So when you build your unstoppable company, make sure you’re bringing something worthwhile along with you.

8 responses to “Darwinian company growth doesn’t always select the best companies”

  1. So, Uber drivers are underpaid, but self-driving cars are bad because they will eliminate the jobs of well-compensated drivers? Also, “fittest” does not equal “best”, but the example companies are thriving because they are good?

    Values are subjective, and cherry-picking good vs. evil attributes of successful companies does not show that evil triumphs over good, or vice versa, whichever you’re trying to show. Just because the market values some things that you disagree with doesn’t mean that it’s wrong.

    • I think the point is that companies who don’t consider benefiting society as a metric are being short sighted and potentially harmful. For example, the publishing industry has traditionally considered it a responsibility to make classics and new works available–not at a loss, but with, potentially, a lower profit margin than best sellers. When publishers are bought by larger conglomerates, the new owners typically cut the lower margin lines (new works and classics) and focus on the best sellers. They make a bigger margin, but Society in general is diminished. The same can be said about auto/oil/tire companies who bought up public transportation systems and dismantled them so that people would have to buy cars. They profited, but at the expense of our country.

      • Funny you should use books as an example; I just downloaded “Crime and Punishment” to my phone for free. I am skeptical that your other example actually happened; if it did it’s probably a little more complicated than that. Last I checked public transportation wasn’t on the wane.

        In general the complaint about companies buying competitors and shutting them down doesn’t really make any sense; if there were demand for it why would they shut it down now that they own it? If there were potential for it down the road to exceed present profits why would the original owners have sold out? You’re relying on companies acting in a basically irrational way to fit your argument.

        Companies are responding to the market’s values.
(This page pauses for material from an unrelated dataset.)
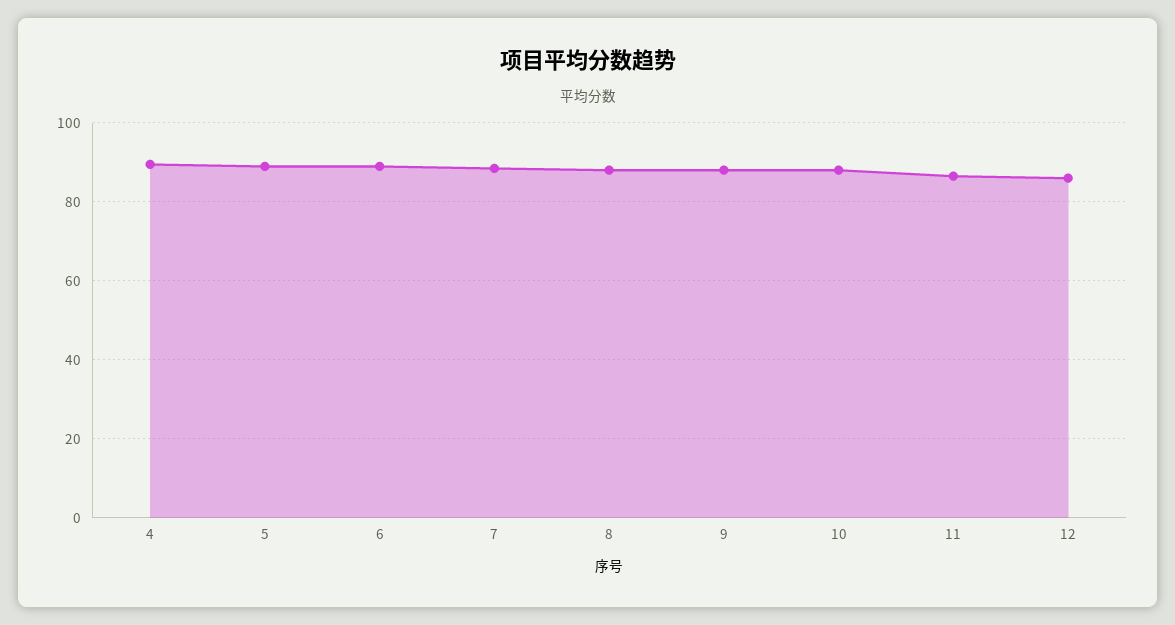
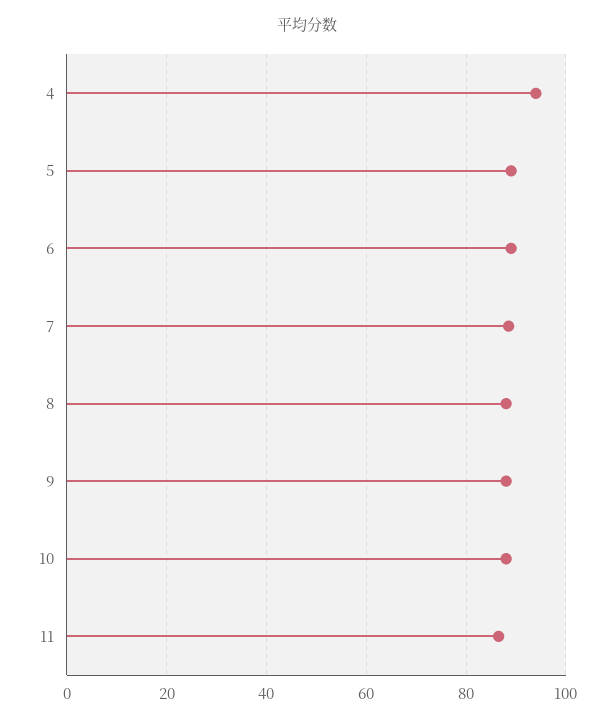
4: 90 -> 94
12: 86 -> none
And increasing their margins is not a bad thing; it leaves room for reinvestment and expansion of what people are asking for. That strikes me as “good”.

        • Public trans case: https://casetext.com/case/united-states-v-national-city-lines-4 When I studied it in US History, back in the 70’s it was taught as factual. Now, on the web, you can find many site’s treating it as a myth. However, there were convictions, and those weren’t mythical. The publishing thing was mostly happening in the corporate raider days of the 1980’s. I remember it, but don’t have documentation at hand. I think you may be overoptimistic about the “goodness” of markets, especially if they are unregulated. Under our current culture (which seems to be changing, I hope), companies are incentivized to provide as little value as possible at the maximum possible profit. My observation, over years in corporate america, is that at some point, in the 70’s or 80’s focused shifted away from providing value to maximizing shareholder investment, regardless of the consequences. Here’s a link to an interesting white paper https://www.gmo.com/docs/default-source/research-and-commentary/strategies/asset-allocation/the-world's-dumbest-idea.pdf

          • “Conspiracy to monopolize” is still a few steps away from demonstrating customer harm; like I say public transportation seems to have survived. And when I went to college in the 90s I bought Dover Thrift editions of the classics for $1 each.

            I’m not promoting the market’s “goodness”; I’m asserting the primacy of the people’s preferences over those of a small elite, particularly when the latter’s values are self-contradictory (as in this article). Regulation adds overhead which may not reflect the market’s values, retards innovation, and in fact strengthens monopolies.

            Stating that customer value should take precedence over shareholder value is simply begging the question, as the former will clearly lead to the latter. If the gap between the two is sufficiently large then the company will not survive for long short of owning a monopoly. And no monopoly will long endure without government regulation running interference on potential competitors.